Baumwolle
Baumwolle ist eine der beliebtesten Fasern für Textilien fast die Hälfte der gesamten Textilfasern werden aus Baumwolle hergestellt, mittlerweile werden jährlich ca. 20 Millionen Tonnen geerntet. Der Anteil der Bio-Baumwolle beträgt dabei ca. 0,1 Prozent.Baumwollstoffe sind leicht und atmungsaktiv, allerdings nicht wärmend. Baumwolle kann viel an Nässe aufnehmen, ca. 20% bevor sie sich wirklich nass anfühlt, allerdings brauchen tropfnasse Stoffe sehr lange um zu trocknen. Sie ist gut waschbar und da viele Baumwollstoffe auch kochbar sind, werden sie gerne im Bereich von Hygienetextilien wie Windeln, Unterwäsche, Handtücher, Bettwäsche genommen. Die Oberfläche ist meist glatt, es stehen kaum Häärchen ab, daher vertragen auch viele Allergiker Baumwollstoffe sehr gut , die Haut wird nicht gereizt.
Baumwolle lässt sich gut verarbeiten, färben, vernähen. Baumwolle verknitter zwar, lässt sich aber auch sehr heiß und feucht wieder gut glatt bügeln. Bügelleicht ausgerüstete Baumwolle ist immer chemisch behandelt / ausgerüstet.

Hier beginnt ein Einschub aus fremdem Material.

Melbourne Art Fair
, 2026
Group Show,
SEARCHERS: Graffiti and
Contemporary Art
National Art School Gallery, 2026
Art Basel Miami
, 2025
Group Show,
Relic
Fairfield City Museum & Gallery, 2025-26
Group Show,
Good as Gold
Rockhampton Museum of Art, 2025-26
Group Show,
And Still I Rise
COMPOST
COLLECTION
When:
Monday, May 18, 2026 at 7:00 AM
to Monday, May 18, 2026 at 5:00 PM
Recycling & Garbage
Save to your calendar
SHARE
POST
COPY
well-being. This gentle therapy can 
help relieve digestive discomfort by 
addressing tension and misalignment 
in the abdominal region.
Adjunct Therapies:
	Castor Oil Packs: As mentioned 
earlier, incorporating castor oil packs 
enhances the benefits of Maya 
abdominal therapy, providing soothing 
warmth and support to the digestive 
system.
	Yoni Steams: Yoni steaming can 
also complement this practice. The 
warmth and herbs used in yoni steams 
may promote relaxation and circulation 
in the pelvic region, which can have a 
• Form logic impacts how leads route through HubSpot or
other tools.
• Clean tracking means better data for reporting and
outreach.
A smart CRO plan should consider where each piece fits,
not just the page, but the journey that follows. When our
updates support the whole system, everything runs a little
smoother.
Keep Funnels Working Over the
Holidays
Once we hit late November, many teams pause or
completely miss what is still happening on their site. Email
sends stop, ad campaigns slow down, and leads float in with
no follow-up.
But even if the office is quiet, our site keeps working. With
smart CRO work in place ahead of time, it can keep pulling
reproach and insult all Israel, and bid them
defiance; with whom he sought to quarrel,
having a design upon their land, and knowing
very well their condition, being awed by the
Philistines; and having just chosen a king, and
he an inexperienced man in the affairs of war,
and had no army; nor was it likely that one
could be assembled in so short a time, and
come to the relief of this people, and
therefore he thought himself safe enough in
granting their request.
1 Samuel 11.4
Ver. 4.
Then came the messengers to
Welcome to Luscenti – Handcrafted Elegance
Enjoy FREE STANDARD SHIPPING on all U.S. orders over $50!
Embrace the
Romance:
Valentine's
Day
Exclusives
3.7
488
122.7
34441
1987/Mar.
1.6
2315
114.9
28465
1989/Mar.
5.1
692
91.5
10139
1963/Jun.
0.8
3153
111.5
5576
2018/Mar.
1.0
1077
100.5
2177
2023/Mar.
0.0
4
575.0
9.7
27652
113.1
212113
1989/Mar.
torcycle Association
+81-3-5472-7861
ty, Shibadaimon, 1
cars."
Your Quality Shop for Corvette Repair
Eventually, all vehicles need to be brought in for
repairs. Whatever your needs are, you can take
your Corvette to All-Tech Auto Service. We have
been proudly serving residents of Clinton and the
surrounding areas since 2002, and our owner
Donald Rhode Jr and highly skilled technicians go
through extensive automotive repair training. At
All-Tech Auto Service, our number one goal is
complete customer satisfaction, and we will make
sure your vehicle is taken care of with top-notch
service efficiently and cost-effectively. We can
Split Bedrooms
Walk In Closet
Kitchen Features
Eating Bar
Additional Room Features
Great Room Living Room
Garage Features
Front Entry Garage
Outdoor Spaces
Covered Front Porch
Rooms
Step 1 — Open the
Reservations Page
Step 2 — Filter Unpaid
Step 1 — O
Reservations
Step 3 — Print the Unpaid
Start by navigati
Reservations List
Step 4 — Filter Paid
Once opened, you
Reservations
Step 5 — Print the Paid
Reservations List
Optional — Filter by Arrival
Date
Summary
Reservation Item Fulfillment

Die Baumwollpflanze selber wird seit ca. 8000 Jahren angebaut und genutzt. Die ältesten Berichte darüber gibt es aus Mittelamerika. Es gab früher auch mehrere Arten von farbig gewachsener Baumwolle, allerdings werden heute nur noch gürne und braune Sorten angebaut. Es gibt aber Bestrebungen die alten Sorten zu rekultivieren.
Angebaut wird sie in ca. 60 Ländern weltweit, wobei die größten Produzenten USA, China, Indien und die Türkei sind. Die größten Anbauflächen für die Bio-Baumwolle befinden sich in der Türkei, USA, Indien und Peru. Allerdings nimmt die Nachfrage nach Bio-Baumwolle stetig zu.
Das strauchartige Malvengewächs hat große gelbe Blüten (ähnlich wie bei den Hibiskussträuchern) und daraus entwickeln sich große Samenkapseln. Ist die Kapsel reif, dann springt sie aus und die weißen Fasern quellen heraus.
Ursprünglich wurden diese Kapseln mit der Hand geerntet doch mittlweile wird dies hauptsächlich durch Maschinen erledigt. Um dabei so wenig wie möglich Blätter mit dabei abzureissen, werden im konventionallen Anbau die Felder vorher mit einem Entlaubungsmittel besprüht. Meist per Flugzeug. Dabei kann natürlich eine Abdrift passieren, d. h. das das Mittel dann auch woanders landet als auf dem jeweils spezifischen Feld.
Die Pflanze benötigt ein sehr warmes, trockenes Klima aber auch enorm viel Wasser. Gerade dieser Wasserdurst führt oft zur einer Absenkung der lokalen Grundwasserspiegel. Moderne Bewässerungsmethoden kann dies etwas vermindern, indem z. B. nicht die Sträucher über Wassersprenger sondern Tröpfchenbewässerung versorgt werden.
Die Samenkapsel ist giftig und schützt den Strauch gegen eine Anzahl von Schädlingen. Aber dennoch ist die Baumwolle gerade in den Monokulturen einer Reihe anderer Schädlingen ausgeestzt. Das führt natürlich zu großen Ernteausfällen und deswegen werden im konventionellen Anbau viele Pestizide und Herbizide eingesetzt. Leider werden ca. 10% aller weltweit verwendeten Pestizide nur im Bereich des Baumwollanbaus verwendet.
Im Bio-Anbau wird dies durch einen regelmässigen Wechsel der Fruchtfolge auf den Feldern vermindert, da sich die Schädlinge dann nicht so stark vermehren können. Zudem wird auf Mischkulturen geachtet, z. B. mit Erdnüssen. So wird der Boden wieder mit dem angereichert, was die Baumwollpflanze ihm entzieht.
Im Bio-Anbau werden keine Entlaubungsmittel genutzt, die Kapseln müssen per Hand geerntet werden. Das ist mühselig, aber im Grunde genommen werden dadurch auch die Fasern geschont, die Qualität ist wesentlich besser.